Show each line of the listing below that contains the string "label".

Stored dataset items:
________________________________________

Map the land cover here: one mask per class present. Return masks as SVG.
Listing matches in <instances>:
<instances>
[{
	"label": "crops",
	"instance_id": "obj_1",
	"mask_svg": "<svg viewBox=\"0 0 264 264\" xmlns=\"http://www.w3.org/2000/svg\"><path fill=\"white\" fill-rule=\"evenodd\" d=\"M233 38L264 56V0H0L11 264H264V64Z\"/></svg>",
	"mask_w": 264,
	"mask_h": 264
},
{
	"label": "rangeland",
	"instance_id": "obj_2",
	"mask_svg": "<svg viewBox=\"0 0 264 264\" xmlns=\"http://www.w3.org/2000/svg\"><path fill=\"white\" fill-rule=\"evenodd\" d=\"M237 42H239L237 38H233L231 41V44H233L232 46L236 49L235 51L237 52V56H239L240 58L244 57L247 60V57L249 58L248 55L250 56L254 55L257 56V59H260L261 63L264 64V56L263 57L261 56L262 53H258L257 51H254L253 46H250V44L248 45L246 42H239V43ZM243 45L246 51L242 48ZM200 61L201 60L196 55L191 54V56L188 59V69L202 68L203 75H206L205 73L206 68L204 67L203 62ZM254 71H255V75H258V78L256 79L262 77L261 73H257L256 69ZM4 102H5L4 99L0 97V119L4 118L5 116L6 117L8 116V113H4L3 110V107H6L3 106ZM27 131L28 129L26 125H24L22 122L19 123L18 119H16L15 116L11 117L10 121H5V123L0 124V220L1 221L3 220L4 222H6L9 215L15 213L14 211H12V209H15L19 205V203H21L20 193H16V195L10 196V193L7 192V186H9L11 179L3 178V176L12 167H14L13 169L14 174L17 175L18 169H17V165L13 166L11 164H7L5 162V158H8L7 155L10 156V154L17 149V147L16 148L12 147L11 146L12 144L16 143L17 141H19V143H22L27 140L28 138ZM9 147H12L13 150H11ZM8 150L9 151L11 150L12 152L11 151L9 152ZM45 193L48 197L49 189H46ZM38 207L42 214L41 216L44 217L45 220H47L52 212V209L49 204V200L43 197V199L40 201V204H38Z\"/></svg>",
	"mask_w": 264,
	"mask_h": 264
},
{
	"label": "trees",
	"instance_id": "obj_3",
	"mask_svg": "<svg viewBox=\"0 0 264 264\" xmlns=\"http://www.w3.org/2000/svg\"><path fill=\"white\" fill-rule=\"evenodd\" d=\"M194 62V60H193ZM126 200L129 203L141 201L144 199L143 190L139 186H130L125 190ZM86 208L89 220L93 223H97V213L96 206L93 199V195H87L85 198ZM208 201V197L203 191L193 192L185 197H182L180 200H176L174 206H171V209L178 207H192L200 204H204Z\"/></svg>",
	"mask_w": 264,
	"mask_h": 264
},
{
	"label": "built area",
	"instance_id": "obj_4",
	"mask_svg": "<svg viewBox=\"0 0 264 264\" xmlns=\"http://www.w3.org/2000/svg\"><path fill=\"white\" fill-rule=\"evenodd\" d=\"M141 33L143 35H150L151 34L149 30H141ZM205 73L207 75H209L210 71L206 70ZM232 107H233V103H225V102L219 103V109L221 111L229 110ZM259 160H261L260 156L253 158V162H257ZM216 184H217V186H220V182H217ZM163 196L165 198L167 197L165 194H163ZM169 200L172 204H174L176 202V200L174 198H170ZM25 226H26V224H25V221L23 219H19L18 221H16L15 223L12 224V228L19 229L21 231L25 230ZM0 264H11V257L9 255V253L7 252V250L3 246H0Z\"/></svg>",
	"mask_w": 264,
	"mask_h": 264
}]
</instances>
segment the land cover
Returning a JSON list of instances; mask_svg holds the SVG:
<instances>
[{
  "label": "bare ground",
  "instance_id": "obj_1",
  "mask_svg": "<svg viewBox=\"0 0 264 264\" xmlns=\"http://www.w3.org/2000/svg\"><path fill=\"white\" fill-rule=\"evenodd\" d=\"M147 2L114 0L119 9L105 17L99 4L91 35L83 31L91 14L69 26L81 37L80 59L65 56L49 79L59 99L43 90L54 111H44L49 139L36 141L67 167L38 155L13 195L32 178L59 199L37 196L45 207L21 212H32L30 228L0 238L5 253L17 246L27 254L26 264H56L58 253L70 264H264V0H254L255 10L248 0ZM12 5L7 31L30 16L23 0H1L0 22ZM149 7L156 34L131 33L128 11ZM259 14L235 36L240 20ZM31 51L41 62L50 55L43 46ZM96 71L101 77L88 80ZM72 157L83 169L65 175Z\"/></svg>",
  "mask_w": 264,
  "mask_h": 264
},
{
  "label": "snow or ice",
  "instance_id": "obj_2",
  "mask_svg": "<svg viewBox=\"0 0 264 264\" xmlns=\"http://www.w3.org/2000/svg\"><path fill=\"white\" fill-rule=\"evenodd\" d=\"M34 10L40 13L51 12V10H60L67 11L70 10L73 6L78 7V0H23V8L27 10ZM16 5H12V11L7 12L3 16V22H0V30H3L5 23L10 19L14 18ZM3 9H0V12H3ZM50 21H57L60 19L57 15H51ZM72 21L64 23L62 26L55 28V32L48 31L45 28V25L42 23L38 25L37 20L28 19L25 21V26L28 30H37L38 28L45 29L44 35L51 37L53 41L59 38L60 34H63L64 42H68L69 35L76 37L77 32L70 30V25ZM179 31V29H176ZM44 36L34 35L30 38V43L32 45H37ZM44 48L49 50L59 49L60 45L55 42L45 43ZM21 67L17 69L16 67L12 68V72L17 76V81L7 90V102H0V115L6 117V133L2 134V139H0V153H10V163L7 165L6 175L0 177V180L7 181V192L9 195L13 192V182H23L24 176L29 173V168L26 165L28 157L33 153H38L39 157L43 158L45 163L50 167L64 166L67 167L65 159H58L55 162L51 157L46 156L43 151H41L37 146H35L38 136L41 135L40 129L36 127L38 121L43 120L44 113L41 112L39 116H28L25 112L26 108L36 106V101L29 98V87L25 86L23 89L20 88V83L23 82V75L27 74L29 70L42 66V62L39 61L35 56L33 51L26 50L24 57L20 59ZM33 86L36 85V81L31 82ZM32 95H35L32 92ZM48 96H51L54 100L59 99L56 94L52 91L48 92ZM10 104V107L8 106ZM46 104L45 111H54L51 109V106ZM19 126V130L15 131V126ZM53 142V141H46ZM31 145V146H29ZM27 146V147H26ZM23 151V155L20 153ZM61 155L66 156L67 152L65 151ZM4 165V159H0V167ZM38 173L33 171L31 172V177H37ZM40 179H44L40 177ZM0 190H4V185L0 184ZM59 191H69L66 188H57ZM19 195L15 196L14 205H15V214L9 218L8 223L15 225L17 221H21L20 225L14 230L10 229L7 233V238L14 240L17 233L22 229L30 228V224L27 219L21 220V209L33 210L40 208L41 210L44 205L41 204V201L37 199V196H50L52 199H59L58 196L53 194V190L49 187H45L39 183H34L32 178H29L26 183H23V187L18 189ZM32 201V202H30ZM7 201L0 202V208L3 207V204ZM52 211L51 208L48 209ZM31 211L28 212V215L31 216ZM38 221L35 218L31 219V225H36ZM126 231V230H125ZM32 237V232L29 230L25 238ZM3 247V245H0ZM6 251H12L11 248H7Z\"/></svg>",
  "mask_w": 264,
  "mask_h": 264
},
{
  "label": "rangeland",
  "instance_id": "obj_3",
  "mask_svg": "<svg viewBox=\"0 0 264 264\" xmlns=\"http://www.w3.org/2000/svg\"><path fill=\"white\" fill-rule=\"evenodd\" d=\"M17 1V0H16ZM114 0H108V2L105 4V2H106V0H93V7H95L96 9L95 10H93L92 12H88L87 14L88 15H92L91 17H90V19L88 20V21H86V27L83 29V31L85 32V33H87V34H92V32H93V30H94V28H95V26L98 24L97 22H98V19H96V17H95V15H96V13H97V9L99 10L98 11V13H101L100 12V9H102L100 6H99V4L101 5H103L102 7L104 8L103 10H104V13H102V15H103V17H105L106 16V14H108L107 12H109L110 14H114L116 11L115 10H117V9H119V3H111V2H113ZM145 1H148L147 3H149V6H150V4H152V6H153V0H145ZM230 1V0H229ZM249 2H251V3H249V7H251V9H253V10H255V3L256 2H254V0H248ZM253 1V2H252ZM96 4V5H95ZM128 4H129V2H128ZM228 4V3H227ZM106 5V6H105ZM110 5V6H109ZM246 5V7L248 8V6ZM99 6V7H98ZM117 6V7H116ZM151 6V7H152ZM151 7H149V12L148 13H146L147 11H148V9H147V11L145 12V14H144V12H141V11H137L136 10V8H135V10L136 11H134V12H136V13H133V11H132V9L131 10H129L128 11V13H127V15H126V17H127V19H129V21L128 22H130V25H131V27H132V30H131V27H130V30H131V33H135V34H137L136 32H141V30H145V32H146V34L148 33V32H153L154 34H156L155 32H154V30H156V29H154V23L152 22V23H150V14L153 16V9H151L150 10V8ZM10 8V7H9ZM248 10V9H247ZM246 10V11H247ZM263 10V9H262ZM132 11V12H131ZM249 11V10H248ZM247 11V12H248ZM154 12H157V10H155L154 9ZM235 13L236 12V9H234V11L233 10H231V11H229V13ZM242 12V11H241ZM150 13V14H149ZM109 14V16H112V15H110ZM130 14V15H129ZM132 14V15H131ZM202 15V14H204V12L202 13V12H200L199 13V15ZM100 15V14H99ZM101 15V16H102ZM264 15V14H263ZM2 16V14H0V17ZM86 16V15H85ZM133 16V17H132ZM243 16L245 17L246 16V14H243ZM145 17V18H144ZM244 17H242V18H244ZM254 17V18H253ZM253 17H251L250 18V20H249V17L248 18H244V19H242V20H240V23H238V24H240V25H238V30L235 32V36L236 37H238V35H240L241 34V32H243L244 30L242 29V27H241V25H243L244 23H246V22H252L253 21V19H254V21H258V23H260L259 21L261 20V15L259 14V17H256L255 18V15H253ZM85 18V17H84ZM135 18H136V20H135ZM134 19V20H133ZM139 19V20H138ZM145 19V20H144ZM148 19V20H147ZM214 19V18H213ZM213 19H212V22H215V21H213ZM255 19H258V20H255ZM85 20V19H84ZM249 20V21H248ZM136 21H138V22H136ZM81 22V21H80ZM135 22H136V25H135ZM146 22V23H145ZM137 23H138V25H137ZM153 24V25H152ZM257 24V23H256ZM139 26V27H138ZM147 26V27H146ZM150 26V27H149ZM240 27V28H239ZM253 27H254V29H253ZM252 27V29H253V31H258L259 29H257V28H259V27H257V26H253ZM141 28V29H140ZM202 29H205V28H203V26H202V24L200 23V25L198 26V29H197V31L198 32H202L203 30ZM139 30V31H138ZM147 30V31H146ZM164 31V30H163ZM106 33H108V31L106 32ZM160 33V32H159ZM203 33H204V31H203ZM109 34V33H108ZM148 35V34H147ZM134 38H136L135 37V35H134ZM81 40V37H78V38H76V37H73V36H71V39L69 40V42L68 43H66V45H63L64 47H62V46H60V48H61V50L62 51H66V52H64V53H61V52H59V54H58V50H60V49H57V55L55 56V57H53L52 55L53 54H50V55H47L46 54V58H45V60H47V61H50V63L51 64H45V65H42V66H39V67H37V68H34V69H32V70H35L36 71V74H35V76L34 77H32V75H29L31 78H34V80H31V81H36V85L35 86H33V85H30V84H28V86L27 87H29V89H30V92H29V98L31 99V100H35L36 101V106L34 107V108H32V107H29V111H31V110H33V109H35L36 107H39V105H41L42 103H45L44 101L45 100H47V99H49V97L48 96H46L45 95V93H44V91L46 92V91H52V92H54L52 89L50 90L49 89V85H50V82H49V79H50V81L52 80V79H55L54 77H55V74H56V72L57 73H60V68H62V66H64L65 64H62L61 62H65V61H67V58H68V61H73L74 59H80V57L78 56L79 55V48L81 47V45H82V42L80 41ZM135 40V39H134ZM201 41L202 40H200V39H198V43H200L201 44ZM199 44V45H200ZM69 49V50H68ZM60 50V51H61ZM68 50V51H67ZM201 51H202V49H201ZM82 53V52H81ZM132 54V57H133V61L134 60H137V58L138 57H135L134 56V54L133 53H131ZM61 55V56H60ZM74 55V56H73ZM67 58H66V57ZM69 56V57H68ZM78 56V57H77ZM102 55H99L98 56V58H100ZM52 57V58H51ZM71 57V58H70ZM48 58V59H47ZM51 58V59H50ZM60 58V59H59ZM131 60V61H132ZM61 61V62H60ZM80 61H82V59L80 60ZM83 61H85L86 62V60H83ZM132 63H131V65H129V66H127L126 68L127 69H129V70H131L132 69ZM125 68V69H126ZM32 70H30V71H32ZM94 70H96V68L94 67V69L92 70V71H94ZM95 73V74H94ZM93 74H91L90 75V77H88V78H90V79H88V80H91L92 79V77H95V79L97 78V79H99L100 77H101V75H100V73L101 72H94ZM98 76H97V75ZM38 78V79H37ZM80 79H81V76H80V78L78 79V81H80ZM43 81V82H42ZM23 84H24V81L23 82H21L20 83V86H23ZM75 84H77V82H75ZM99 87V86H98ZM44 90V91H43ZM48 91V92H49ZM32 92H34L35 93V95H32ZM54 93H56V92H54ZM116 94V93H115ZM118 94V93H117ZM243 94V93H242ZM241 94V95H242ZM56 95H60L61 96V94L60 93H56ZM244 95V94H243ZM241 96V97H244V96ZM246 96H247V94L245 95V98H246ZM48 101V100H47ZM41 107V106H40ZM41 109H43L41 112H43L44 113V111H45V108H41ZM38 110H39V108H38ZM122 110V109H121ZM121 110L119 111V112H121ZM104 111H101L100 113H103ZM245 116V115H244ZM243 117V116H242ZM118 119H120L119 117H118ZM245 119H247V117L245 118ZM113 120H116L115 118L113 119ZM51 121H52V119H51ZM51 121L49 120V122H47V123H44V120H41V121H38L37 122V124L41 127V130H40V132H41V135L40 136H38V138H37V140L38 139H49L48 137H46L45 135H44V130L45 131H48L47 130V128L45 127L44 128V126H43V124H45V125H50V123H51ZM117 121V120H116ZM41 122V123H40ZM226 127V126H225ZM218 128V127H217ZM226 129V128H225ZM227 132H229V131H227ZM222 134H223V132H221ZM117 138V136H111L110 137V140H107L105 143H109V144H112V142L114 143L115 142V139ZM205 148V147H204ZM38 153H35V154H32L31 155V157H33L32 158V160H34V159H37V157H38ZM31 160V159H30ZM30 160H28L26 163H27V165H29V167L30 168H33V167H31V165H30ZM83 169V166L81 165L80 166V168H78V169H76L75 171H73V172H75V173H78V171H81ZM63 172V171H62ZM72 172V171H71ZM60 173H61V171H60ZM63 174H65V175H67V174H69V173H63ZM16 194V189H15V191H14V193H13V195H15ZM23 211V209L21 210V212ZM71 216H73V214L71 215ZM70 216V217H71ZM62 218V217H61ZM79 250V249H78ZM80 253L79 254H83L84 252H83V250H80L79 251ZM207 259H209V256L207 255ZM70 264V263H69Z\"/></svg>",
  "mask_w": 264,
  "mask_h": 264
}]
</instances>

________________________________________

» **Problem solution**:
	"label": "crops",
	"label": "rangeland",
	"label": "trees",
	"label": "built area",
  "label": "bare ground",
  "label": "snow or ice",
  "label": "rangeland",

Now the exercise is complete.